ABOUT THIS EXERCISE:
Leave the pictures behind and repeat all the entries exactly.

SOURCE DATA:
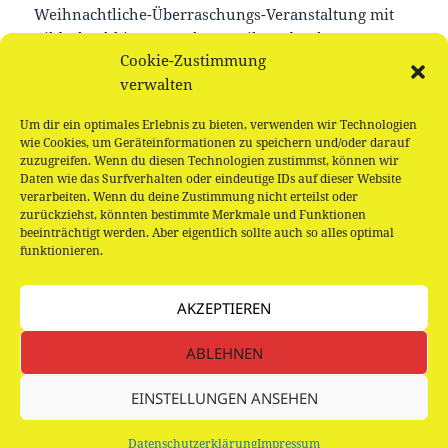
Weihnachtliche-Überraschungs-Veranstaltung mit
Bilderbuchkino, Basteln, Musik und Keksen
Cookie-Zustimmung
verwalten
Um dir ein optimales Erlebnis zu bieten, verwenden wir Technologien
Für Kinder ab 3 Jahren, kostenlose Teilnahme
wie Cookies, um Geräteinformationen zu speichern und/oder darauf
zuzugreifen. Wenn du diesen Technologien zustimmst, können wir
Daten wie das Surfverhalten oder eindeutige IDs auf dieser Website
verarbeiten. Wenn du deine Zustimmung nicht erteilst oder
zurückziehst, könnten bestimmte Merkmale und Funktionen
beeinträchtigt werden. Aber eigentlich sollte auch so alles optimal
Beitragsnavigation
funktionieren.
VORHERIGER
Wundertüte – Reise um die Welt
Vorheriger
AKZEPTIEREN
Beitrag:
NÄCHSTER
ABLEHNEN
Stefanie Taschinski „Der geniale Herr
Nächster
Kreideweiß“, Lesung
Beitrag:
EINSTELLUNGEN ANSEHEN
Datenschutzerklärung
Stolz präsentiert von WordPress
Datenschutzerklärung
Impressum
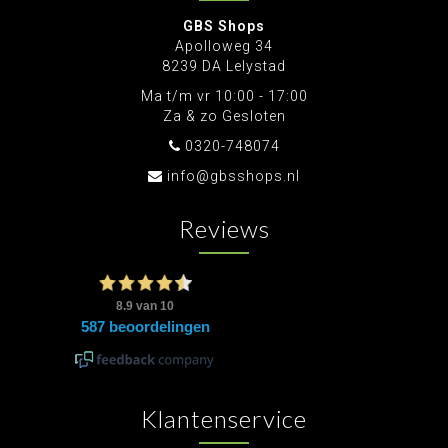
GBS Shops
Apolloweg 34
8239 DA Lelystad
Ma t/m vr 10:00 - 17:00
Za & zo Gesloten
0320-748074
info@gbsshops.nl
Reviews
Klantenservice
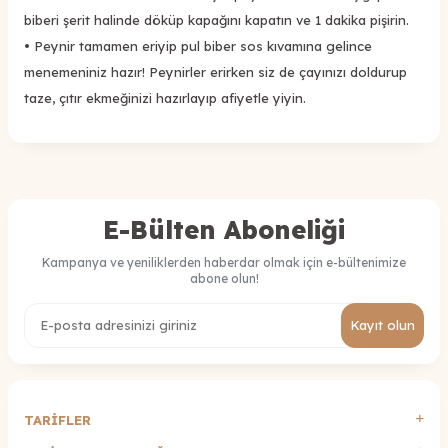
biberi şerit halinde döküp kapağını kapatın ve 1 dakika pişirin.
•
Peynir tamamen eriyip pul biber sos kıvamına gelince
menemeniniz hazır! Peynirler erirken siz de çayınızı doldurup
taze, çıtır ekmeğinizi hazırlayıp afiyetle yiyin.
E-Bülten Aboneliği
Kampanya ve yeniliklerden haberdar olmak için e-bültenimize
abone olun!
Kayıt olun
TARİFLER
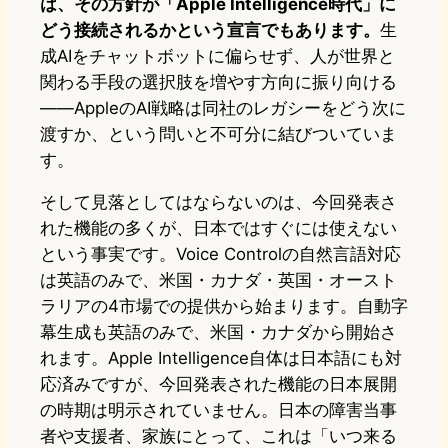
は、その方針が「Apple Intelligence時代」に
どう接続されるかという宣言でもあります。
生
成AIをチャットボットに偏らせず、人が世界と
関わる手段の選択肢を増やす方向に振り向ける
——AppleのAI戦略は同社のレガシーをどう次に
渡すか、という問いと不可分に結びついていま
す。
そして見落としてはならないのは、今回発表さ
れた機能の多くが、日本ではすぐには使えない
という事実です。Voice Controlの自然言語対応
は英語のみで、米国・カナダ・英国・オースト
ラリアの4市場での提供から始まります。自動字
幕生成も英語のみで、米国・カナダから開始さ
れます。Apple Intelligence自体は日本語にも対
応済みですが、今回発表された機能の日本展開
の時期は明示されていません。日本の障害当事
者や支援者、家族にとって、これは「いつ来る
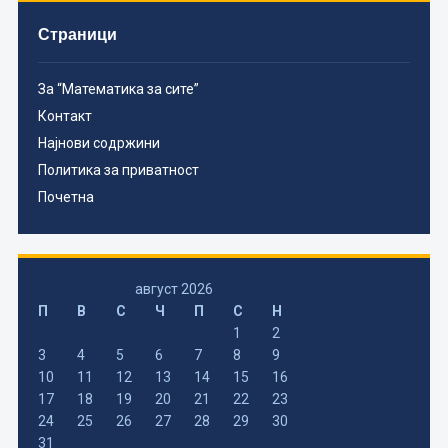
Страници
За “Математика за сите”
Контакт
Најнови содржини
Политика за приватност
Почетна
август 2026
П
В
С
Ч
П
С
Н
1
2
3
4
5
6
7
8
9
10
11
12
13
14
15
16
17
18
19
20
21
22
23
24
25
26
27
28
29
30
31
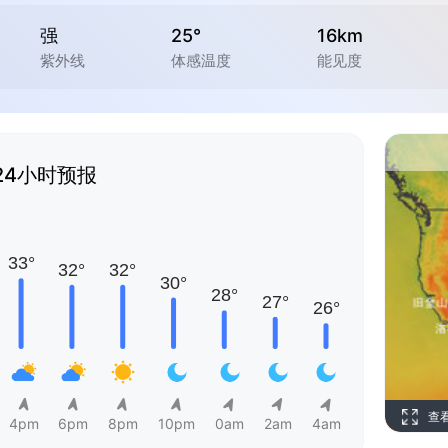
强
25°
16km
紫外线
体感温度
能见度
24小时预报
查
4pm
6pm
8pm
10pm
0am
2am
4am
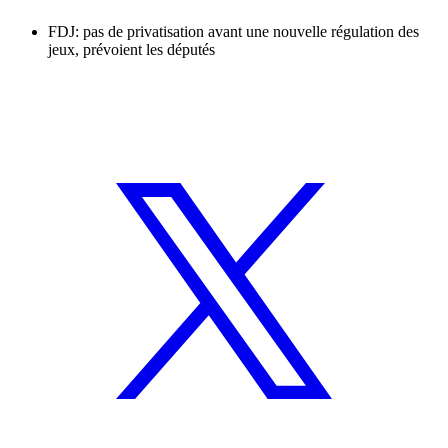
FDJ: pas de privatisation avant une nouvelle régulation des
jeux, prévoient les députés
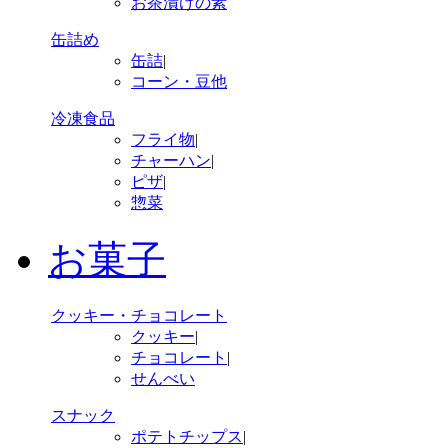
お茶漬けの素
缶詰め
缶詰
|
コーン・豆他
冷凍食品
フライ物
|
チャーハン
|
ピザ
|
惣菜
お菓子
クッキー・チョコレート
クッキー
|
チョコレート
|
せんべい
スナック
ポテトチップス
|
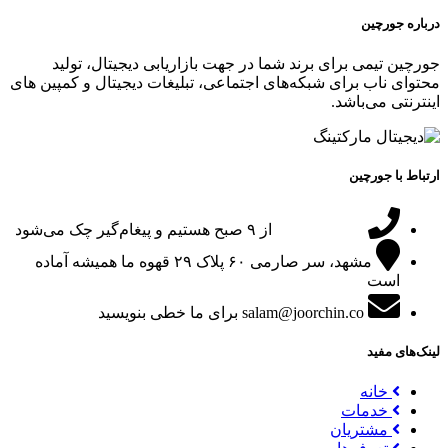
درباره جورچین
جورچین تیمی برای برند شما در جهت بازاریابی دیجیتال، تولید
محتوای ناب برای شبکه‌های اجتماعی، تبلیغات دیجیتال و کمپین های
اینترنتی می‌باشد.
ارتباط با جورچین
09151024047
از ۹ صبح هستیم و پیغام‌گیر چک می‌شود
مشهد، سر صارمی ۶۰ پلاک ۲۹
قهوه ما همیشه آماده
است
salam@joorchin.co
برای ما خطی بنویسید
لینک‌های مفید
خانه
خدمات
مشتریان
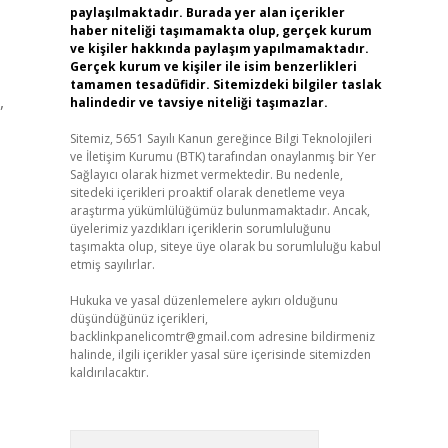
paylaşılmaktadır. Burada yer alan içerikler
haber niteliği taşımamakta olup, gerçek kurum
ve kişiler hakkında paylaşım yapılmamaktadır.
Gerçek kurum ve kişiler ile isim benzerlikleri
tamamen tesadüfidir. Sitemizdeki bilgiler taslak
,
halindedir ve tavsiye niteliği taşımazlar.
Sitemiz, 5651 Sayılı Kanun gereğince Bilgi Teknolojileri
ve İletişim Kurumu (BTK) tarafından onaylanmış bir Yer
Sağlayıcı olarak hizmet vermektedir. Bu nedenle,
sitedeki içerikleri proaktif olarak denetleme veya
araştırma yükümlülüğümüz bulunmamaktadır. Ancak,
üyelerimiz yazdıkları içeriklerin sorumluluğunu
taşımakta olup, siteye üye olarak bu sorumluluğu kabul
etmiş sayılırlar.
Hukuka ve yasal düzenlemelere aykırı olduğunu
düşündüğünüz içerikleri,
backlinkpanelicomtr@gmail.com
adresine bildirmeniz
halinde, ilgili içerikler yasal süre içerisinde sitemizden
kaldırılacaktır.
Arama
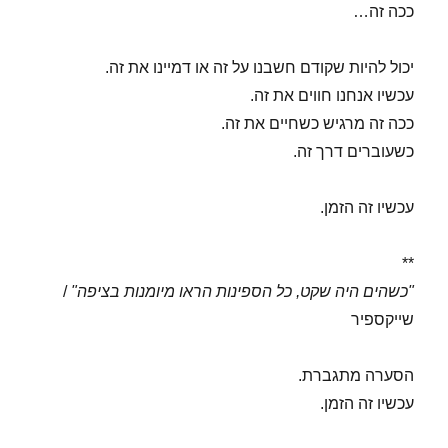
ככה זה…
יכול להיות שקודם חשבנו על זה או דמיינו את זה.
עכשיו אנחנו חווים את זה.
ככה זה מרגיש כשחיים את זה.
כשעוברים דרך זה.
עכשיו זה הזמן.
**
"כשהים היה שקט, כל הספינות הראו מיומנות בציפה"
/
שייקספיר
הסערה מתגברת.
עכשיו זה הזמן.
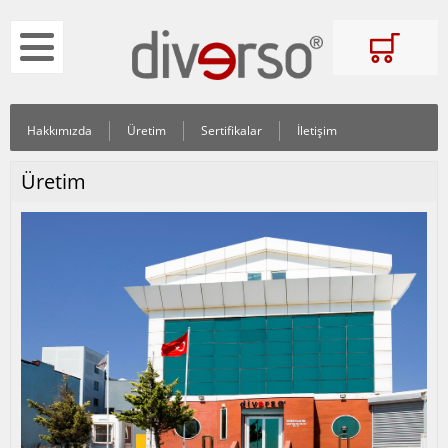
Hakkımızda
Üretim
Sertifikalar
İletişim
Üretim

ANSWER TO THIS TASK:
Weihnachtliche-Überraschungs-Veranstaltung mit
Bilderbuchkino, Basteln, Musik und Keksen
Cookie-Zustimmung
verwalten
Um dir ein optimales Erlebnis zu bieten, verwenden wir Technologien
Für Kinder ab 3 Jahren, kostenlose Teilnahme
wie Cookies, um Geräteinformationen zu speichern und/oder darauf
zuzugreifen. Wenn du diesen Technologien zustimmst, können wir
Daten wie das Surfverhalten oder eindeutige IDs auf dieser Website
verarbeiten. Wenn du deine Zustimmung nicht erteilst oder
zurückziehst, könnten bestimmte Merkmale und Funktionen
beeinträchtigt werden. Aber eigentlich sollte auch so alles optimal
Beitragsnavigation
funktionieren.
VORHERIGER
Wundertüte – Reise um die Welt
Vorheriger
AKZEPTIEREN
Beitrag:
NÄCHSTER
ABLEHNEN
Stefanie Taschinski „Der geniale Herr
Nächster
Kreideweiß“, Lesung
Beitrag:
EINSTELLUNGEN ANSEHEN
Datenschutzerklärung
Stolz präsentiert von WordPress
Datenschutzerklärung
Impressum
GBS Shops
Apolloweg 34
8239 DA Lelystad
Ma t/m vr 10:00 - 17:00
Za & zo Gesloten
0320-748074
info@gbsshops.nl
Reviews
Klantenservice
biberi şerit halinde döküp kapağını kapatın ve 1 dakika pişirin.
•
Peynir tamamen eriyip pul biber sos kıvamına gelince
menemeniniz hazır! Peynirler erirken siz de çayınızı doldurup
taze, çıtır ekmeğinizi hazırlayıp afiyetle yiyin.
E-Bülten Aboneliği
Kampanya ve yeniliklerden haberdar olmak için e-bültenimize
abone olun!
Kayıt olun
TARİFLER
は、その方針が「Apple Intelligence時代」に
どう接続されるかという宣言でもあります。
生
成AIをチャットボットに偏らせず、人が世界と
関わる手段の選択肢を増やす方向に振り向ける
——AppleのAI戦略は同社のレガシーをどう次に
渡すか、という問いと不可分に結びついていま
す。
そして見落としてはならないのは、今回発表さ
れた機能の多くが、日本ではすぐには使えない
という事実です。Voice Controlの自然言語対応
は英語のみで、米国・カナダ・英国・オースト
ラリアの4市場での提供から始まります。自動字
幕生成も英語のみで、米国・カナダから開始さ
れます。Apple Intelligence自体は日本語にも対
応済みですが、今回発表された機能の日本展開
の時期は明示されていません。日本の障害当事
者や支援者、家族にとって、これは「いつ来る
Страници
За “Математика за сите”
Контакт
Најнови содржини
Политика за приватност
Почетна
август 2026
П
В
С
Ч
П
С
Н
1
2
3
4
5
6
7
8
9
10
11
12
13
14
15
16
17
18
19
20
21
22
23
24
25
26
27
28
29
30
31
强
25°
16km
紫外线
体感温度
能见度
24小时预报
查
4pm
6pm
8pm
10pm
0am
2am
4am
FDJ: pas de privatisation avant une nouvelle régulation des
jeux, prévoient les députés
お茶漬けの素
缶詰め
缶詰
|
コーン・豆他
冷凍食品
フライ物
|
チャーハン
|
ピザ
|
惣菜
お菓子
クッキー・チョコレート
クッキー
|
チョコレート
|
せんべい
スナック
ポテトチップス
|
درباره جورچین
جورچین تیمی برای برند شما در جهت بازاریابی دیجیتال، تولید
محتوای ناب برای شبکه‌های اجتماعی، تبلیغات دیجیتال و کمپین های
اینترنتی می‌باشد.
ارتباط با جورچین
09151024047
از ۹ صبح هستیم و پیغام‌گیر چک می‌شود
مشهد، سر صارمی ۶۰ پلاک ۲۹
قهوه ما همیشه آماده
است
salam@joorchin.co
برای ما خطی بنویسید
لینک‌های مفید
خانه
خدمات
مشتریان
paylaşılmaktadır. Burada yer alan içerikler
haber niteliği taşımamakta olup, gerçek kurum
ve kişiler hakkında paylaşım yapılmamaktadır.
Gerçek kurum ve kişiler ile isim benzerlikleri
tamamen tesadüfidir. Sitemizdeki bilgiler taslak
,
halindedir ve tavsiye niteliği taşımazlar.
Sitemiz, 5651 Sayılı Kanun gereğince Bilgi Teknolojileri
ve İletişim Kurumu (BTK) tarafından onaylanmış bir Yer
Sağlayıcı olarak hizmet vermektedir. Bu nedenle,
sitedeki içerikleri proaktif olarak denetleme veya
araştırma yükümlülüğümüz bulunmamaktadır. Ancak,
üyelerimiz yazdıkları içeriklerin sorumluluğunu
taşımakta olup, siteye üye olarak bu sorumluluğu kabul
etmiş sayılırlar.
Hukuka ve yasal düzenlemelere aykırı olduğunu
düşündüğünüz içerikleri,
backlinkpanelicomtr@gmail.com
adresine bildirmeniz
halinde, ilgili içerikler yasal süre içerisinde sitemizden
kaldırılacaktır.
Arama
ככה זה…
יכול להיות שקודם חשבנו על זה או דמיינו את זה.
עכשיו אנחנו חווים את זה.
ככה זה מרגיש כשחיים את זה.
כשעוברים דרך זה.
עכשיו זה הזמן.
**
"כשהים היה שקט, כל הספינות הראו מיומנות בציפה"
/
שייקספיר
הסערה מתגברת.
עכשיו זה הזמן.
Hakkımızda
Üretim
Sertifikalar
İletişim
Üretim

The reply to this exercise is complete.